One of the main barriers for the widespread deployment was the high programming complexity. The domain specific accelerators had to be written in hardware description languages like VHDL and Verilog making the process of mapping software functions to hardware a rather difficult task affecting negatively the utilization of FPGAs. Over the last few years, however, it became easier to develop specialized architecture from high-level languages. FPGA vendors like Xilinx and Intel offer now new EDA tools that allow developers to create specialized architectures using OpenCL or C/C++ (HLS). This step makes much easier the development of specialized accelerators. FPGAs can now be used in several applications like machine learning, quantitative finance, image processing, data analytics, databases and in general as an accelerator for the most-computationally intensive tasks.
The second barrier for the widespread adoption in the data center and HPC world was the lack of an efficient framework for the easy integration, management, deployment and scaling of the FPGA resources. Currently most of the provided frameworks require the user to explicitly instantiate and invoke any FPGA resources using the OpenCL API, meaning that a user should care about the underlying hardware structure, the connectivity of the resources (for example in which memory banks is an FPGA kernel connected to) etc. Moreover, using the current toolbox it is not easy to scale one application to multiple FPGAs or multiple kernels. Similarly, it is not easy at all to have multiple users/applications/processes to utilize one or more FPGAs. On the other hand, one of the main reasons that led to the wide adoption of cloud computing is the broad availability of frameworks that allow for easy management, deployment, scaling and virtualization of the computing resources. Towards this end, InAccel developed a unique framework that enables the orchestration of the FPGA acceleration tasks making the utilization of every FPGA cluster as easy as it is in the software world.
The following figure depicts how InAccel Coral FPGA resource manager allows the easy deployment and the seamless sharing of the FPGA resources.
- Orchestration: In the domain of software, OS schedules the requests and performs memory management. Users do not have to explicitly specify in which thread or CPU the applications are going to be executed neither have to for the memory transfers to the appropriate memories. Similarly, InAccel Coral serves as an OS of the FPGA resources. It manages, schedules and performs any memory transactions with the FPGAs. A user is not anymore required to select specific FPGAs for his workloads to be executed or explicitly invoke memory transfers.
- Invocation: In software a function is called using its name and a list of arguments. In the same way, InAccel FPGA resource manager allows the off-loading of specific tasks to the FPGA just by a simple request invocation. InAccel’s unified API among C++, Python, Java and Scala, provides all this functionality enabling one-liner software-like invocation of hardware functions.
- Functions: In the software world, tasks are packed into functions that users can invoke using the function’s required input and output arguments. In the FPGA world, we use the word kernel to describe the IP core that is used to accelerate the specific task.
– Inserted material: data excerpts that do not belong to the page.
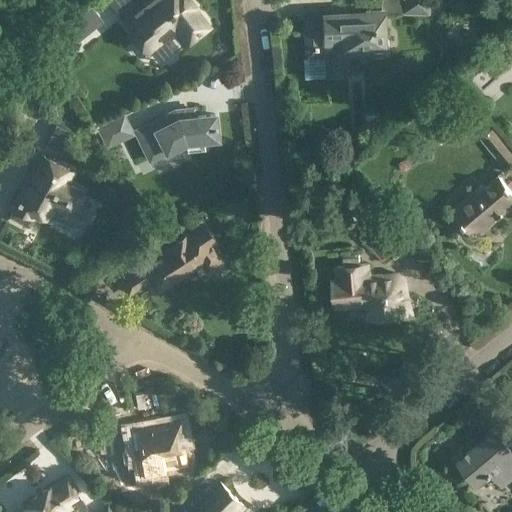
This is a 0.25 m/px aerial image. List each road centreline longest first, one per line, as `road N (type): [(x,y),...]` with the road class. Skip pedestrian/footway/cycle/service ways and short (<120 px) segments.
road 1 (residential): [(271,412),(288,345),(253,0)]
road 2 (residential): [(363,471),(511,338)]
road 3 (residential): [(0,442),(141,340)]
road 4 (residential): [(141,340),(0,266)]
road 5 (residential): [(271,412),(141,340)]
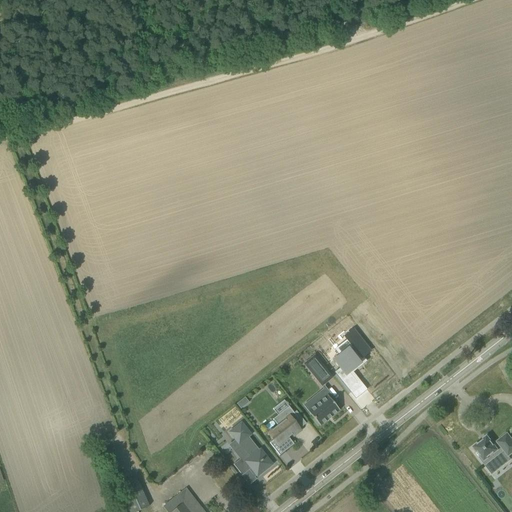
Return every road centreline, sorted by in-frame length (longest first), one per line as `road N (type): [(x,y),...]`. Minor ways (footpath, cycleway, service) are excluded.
road 1 (track): [(0,136),(350,39)]
road 2 (tertiary): [(286,511),(511,333)]
road 3 (track): [(13,132),(84,324)]
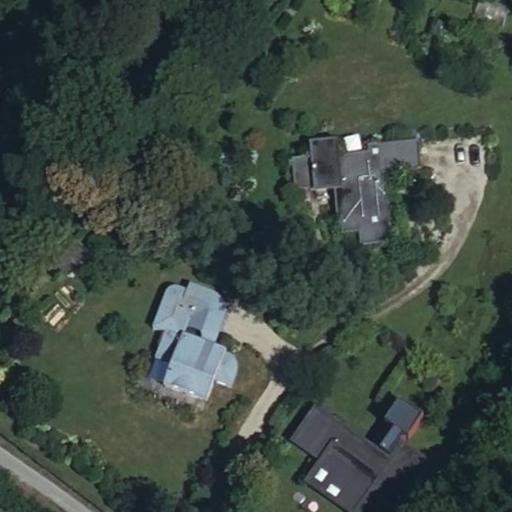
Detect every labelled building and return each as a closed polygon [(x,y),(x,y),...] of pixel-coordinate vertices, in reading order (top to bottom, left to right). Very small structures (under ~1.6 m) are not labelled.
[(335,143),(305,146),(307,157),(289,159),(292,181),(311,178),(311,186),(341,183),(345,216),(338,217),(340,230),(360,228),(362,240),(388,238),(382,183),(375,182),(373,171),(413,168),(408,135),(362,140),(363,151),(336,154),(335,143)] [(75,271),(88,256),(73,243),(60,258),(75,271)] [(191,282),(189,290),(198,294),(185,333),(216,345),(227,316),(224,303),(222,296),(218,293),(191,282)] [(198,294),(189,290),(176,285),(166,289),(153,328),(163,332),(158,345),(162,346),(157,359),(173,365),(166,385),(210,399),(217,379),(235,386),(241,369),(241,365),(239,361),(234,356),(226,354),(227,348),(216,345),(185,333),(198,294)] [(325,463),(321,469),(334,478),(328,488),(344,499),(337,509),(342,511),(356,511),(376,511),(384,503),(378,498),(388,485),(400,493),(423,461),(400,445),(414,425),(393,411),(378,432),(381,434),(369,452),(358,445),(362,440),(317,409),(294,442),(325,463)] [(334,478),(321,469),(308,488),(337,509),(344,499),(328,488),(334,478)]
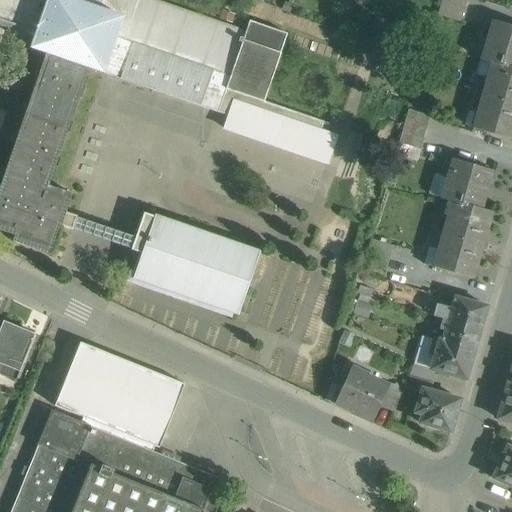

Each FPGA can host several kernels. The kernels can be the same (multiple copies of the same kernel) or different ones. The main idea is that multiple kernels act like multiple specialized CPUs for the specific function.
- Executables/Libraries: In the software world we have the binaries and the libraries. In the FPGA world the binary that is used to configure the FPGA to do a specific task is called bitstream. The main difference is that for different types of FPGAs you must generate a different bitstream. Each bitstream can include one or more kernels.
- Packaging: In the software world we use package managers like npm, pip and maven for the easy distribution and deployment of the software packages. At InAccel we have developed a unique CLI for managing bitstream artifacts that not only allows a user to manage and deploy bitstreams to an FPGA cluster but also provides all the functionality for managing an FPGA cluster, viewing logs, encrypting bitstreams etc.
- Distribution: In software, we use distribution systems for libraries (e.g. repositories). The main novelty in InAccel is that we have decoupled the use of bitstreams (IP cores) from the software functions. We have developed a bitstream repository where one can host the bitstreams (for several kernels/functions and FPGAs). This makes much easier the deployment and utilization of the FPGAs from frameworks like C/C++, Python and Java since a software developer does not need to know anything about bitstreams. InAccel FPGA manager automatically fetches, configures and manages the FPGA cluster based on the function invoked by the software developer.